In 1736, Ben Franklin famously advised Philadelphians that preventing fires is better than fighting them. Mr. Franklin’s advice is just as applicable today in addressing America’s opioid crisis. Billions of opioid settlement dollars are being distributed to every state, and a portion of those funds should be allocated to preventing opioid addictions, not just buying fire extinguishers (Narcan) and fighting fires (medication-assisted therapy or substance use disorder treatment). Preventing opioid addiction requires a deeper understanding of how America became an outlier in opioid consumption and recognizing the match that sparks our opioid fires.
America’s widespread use of opioids is exceptional, and studies show that we prescribe alarmingly high amounts compared to other countries. We are 4.6% of the world’s population, but we consume 80% of the world’s opioids. In the late ’90s, clever marketing by the opioid manufacturer Purdue Pharma convinced America’s physicians and patients that opioids were the best treatment for acute and chronic pain and that longer-duration opioids were not addictive. By the early 2000s, the American Pain Society and the Veterans Administration bought in.
So did the Joint Commission, a peer-review organization that reviews the quality and oversees accreditation of health care facilities. It advanced the idea, now retracted, that subjective pain scores should be measured on a 0-10 scale and treated as the “fifth vital sign.” These developments encouraged, and essentially mandated, the widespread use of opioids by U.S. doctors, nurses, and hospitals.
Current evidence shows that opioid prescriptions are the wellspring of our addiction crisis. Nearly 75% of heroin users report having been introduced to opioids through prescription medications. For them, and most Americans, a doctor provides the pill that can trigger opioid addiction. After acute care, like surgery, an injury, or a dental procedure, Americans typically are sent home with an opioid prescription.
Unfortunately, according to the CDC, after only 5 days of opioid use, our bodies start developing opioid dependence. If we try to stop taking these medications, we feel unwell, jittery, crampy, sweaty, and we can’t sleep. We continue taking these medicines to prevent those symptoms and then become addicted.
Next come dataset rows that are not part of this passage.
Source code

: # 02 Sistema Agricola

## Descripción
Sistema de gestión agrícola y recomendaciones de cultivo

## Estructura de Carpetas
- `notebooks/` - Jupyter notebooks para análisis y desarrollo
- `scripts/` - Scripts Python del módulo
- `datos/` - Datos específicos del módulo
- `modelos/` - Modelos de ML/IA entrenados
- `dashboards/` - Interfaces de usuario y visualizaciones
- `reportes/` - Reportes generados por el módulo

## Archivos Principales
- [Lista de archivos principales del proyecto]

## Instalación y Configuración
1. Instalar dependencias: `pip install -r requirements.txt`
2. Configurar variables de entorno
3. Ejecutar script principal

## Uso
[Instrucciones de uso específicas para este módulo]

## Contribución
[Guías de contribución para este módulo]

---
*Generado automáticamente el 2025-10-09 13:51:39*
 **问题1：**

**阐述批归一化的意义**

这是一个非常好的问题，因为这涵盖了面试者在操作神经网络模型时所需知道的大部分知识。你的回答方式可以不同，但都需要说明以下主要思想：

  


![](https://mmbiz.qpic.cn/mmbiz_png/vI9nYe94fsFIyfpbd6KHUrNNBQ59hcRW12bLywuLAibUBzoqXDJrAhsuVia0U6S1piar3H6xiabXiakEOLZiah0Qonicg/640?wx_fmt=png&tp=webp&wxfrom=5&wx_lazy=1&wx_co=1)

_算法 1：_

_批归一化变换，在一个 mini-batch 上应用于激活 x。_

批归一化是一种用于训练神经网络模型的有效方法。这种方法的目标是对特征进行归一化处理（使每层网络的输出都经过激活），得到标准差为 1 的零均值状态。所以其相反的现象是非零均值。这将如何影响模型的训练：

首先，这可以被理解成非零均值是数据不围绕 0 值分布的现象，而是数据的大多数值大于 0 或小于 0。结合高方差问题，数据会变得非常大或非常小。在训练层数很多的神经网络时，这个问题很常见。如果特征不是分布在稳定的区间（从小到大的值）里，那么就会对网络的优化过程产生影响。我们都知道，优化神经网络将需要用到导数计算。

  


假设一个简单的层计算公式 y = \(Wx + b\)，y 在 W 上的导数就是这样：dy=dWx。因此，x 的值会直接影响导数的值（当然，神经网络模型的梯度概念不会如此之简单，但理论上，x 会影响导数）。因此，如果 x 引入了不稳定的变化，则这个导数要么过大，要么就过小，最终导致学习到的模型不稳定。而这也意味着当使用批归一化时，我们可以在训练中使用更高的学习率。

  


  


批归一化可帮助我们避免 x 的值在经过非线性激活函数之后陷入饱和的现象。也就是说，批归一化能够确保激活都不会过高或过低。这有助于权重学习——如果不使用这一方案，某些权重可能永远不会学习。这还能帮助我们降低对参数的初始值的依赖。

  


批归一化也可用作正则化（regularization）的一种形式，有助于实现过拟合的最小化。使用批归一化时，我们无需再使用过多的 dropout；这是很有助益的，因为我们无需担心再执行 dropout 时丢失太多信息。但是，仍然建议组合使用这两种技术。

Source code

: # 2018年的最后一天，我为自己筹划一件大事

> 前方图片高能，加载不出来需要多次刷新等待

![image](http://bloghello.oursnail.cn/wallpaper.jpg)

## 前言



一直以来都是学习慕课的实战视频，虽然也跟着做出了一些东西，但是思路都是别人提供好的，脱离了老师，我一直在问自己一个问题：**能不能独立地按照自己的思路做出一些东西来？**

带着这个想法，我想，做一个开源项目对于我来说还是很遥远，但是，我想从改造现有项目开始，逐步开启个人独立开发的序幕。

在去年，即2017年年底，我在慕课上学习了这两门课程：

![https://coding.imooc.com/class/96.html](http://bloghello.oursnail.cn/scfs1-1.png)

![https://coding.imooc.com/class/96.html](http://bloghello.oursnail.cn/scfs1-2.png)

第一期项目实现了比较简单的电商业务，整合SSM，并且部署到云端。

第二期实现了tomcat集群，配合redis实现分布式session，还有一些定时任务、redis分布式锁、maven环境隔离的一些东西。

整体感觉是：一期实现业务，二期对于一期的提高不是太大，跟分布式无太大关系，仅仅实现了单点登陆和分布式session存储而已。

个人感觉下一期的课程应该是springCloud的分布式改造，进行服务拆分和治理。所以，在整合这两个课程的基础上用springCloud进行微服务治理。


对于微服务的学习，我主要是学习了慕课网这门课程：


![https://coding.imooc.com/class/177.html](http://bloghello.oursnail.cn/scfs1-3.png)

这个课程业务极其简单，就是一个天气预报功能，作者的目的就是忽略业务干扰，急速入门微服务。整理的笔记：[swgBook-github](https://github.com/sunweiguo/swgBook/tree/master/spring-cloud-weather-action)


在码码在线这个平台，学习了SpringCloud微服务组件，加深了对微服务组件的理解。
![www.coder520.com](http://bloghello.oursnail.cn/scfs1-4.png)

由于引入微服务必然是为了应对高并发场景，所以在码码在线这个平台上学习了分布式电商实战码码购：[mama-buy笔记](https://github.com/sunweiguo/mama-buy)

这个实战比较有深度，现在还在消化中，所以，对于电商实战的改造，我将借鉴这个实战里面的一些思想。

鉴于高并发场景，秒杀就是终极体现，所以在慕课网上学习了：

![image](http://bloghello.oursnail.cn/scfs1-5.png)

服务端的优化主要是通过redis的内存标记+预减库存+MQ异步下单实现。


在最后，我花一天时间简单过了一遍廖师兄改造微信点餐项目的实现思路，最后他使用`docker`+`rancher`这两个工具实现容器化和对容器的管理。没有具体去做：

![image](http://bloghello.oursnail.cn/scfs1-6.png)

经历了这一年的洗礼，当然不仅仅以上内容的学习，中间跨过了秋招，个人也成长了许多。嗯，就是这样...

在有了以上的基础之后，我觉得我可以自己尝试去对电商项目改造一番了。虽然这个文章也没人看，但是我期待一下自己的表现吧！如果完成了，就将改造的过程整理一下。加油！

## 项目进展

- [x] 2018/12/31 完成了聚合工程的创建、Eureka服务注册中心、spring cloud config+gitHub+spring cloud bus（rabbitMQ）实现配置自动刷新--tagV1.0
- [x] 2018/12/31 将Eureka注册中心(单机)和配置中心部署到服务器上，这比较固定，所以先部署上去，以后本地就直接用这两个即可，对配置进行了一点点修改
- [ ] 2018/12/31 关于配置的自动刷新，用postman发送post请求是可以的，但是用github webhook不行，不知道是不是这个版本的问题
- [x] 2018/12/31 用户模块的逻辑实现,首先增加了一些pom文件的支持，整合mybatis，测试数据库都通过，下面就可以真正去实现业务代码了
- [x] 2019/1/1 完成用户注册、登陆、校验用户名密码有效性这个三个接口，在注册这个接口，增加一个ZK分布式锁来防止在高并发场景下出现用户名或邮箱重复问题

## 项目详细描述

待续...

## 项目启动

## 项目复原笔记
America is awash in opioids that sit in virtually every medicine cabinet. Numerous studies show that Americans have a 10% chance of remaining on opioids after elective surgery. That number approaches 20% for women undergoing a mastectomy for cancer. Surgery alone accounts for nearly 3 million new opioid addicts per year. Given these statistics, it should not surprise us that, in labor-intensive jobs where injuries are common, roughly 25% of workers are on opioids while on the job.
If unnecessary opioid prescriptions are the source of the problem, then an effective prevention strategy is needed. This is the thinking behind recent legislative efforts like the Non-Opioid Directive, now law in 7 states, which provides for an advanced directive that lets patients refuse opioids when receiving care. This law is widely backed by organized labor, and it has been proposed federally. A 2019 study from the University of Michigan and IBM Watson showed that one opioid prescription after any surgery increased costs by 50% for all payers. This included Medicare and Medicaid, which significantly impact Federal and State budgets. Imagine the savings that could be realized by simply preventing these pills from inappropriately entering our society.
The U.S.’ opioid settlement is 50 billion dollars over 18 years. Most of these funds have been earmarked for Narcan, medication-assisted therapy, and substance use disorder treatment. None of these interventions address the source of the problem. The CDC has shown that the per-patient annual cost of substance use disorder treatment is $15,640. Treating just our 3 million new opioid-dependent surgical patients each year would be $47 billion, quickly overwhelming the settlement funds.
A more cost-effective strategy would include addressing the problem’s source. The rest of the world has this right, and Americans can learn about and embrace how other high-functioning societies manage pain. America’s physicians can be trained in multimodal pain management and avoiding unnecessary opioid prescriptions. Patients can be educated on the dangers of opioids and how to change their expectations.
Ben Franklin was right 287 years ago, and he is right today about our opioid crisis; an ounce of prevention is worth more than a pound of cure.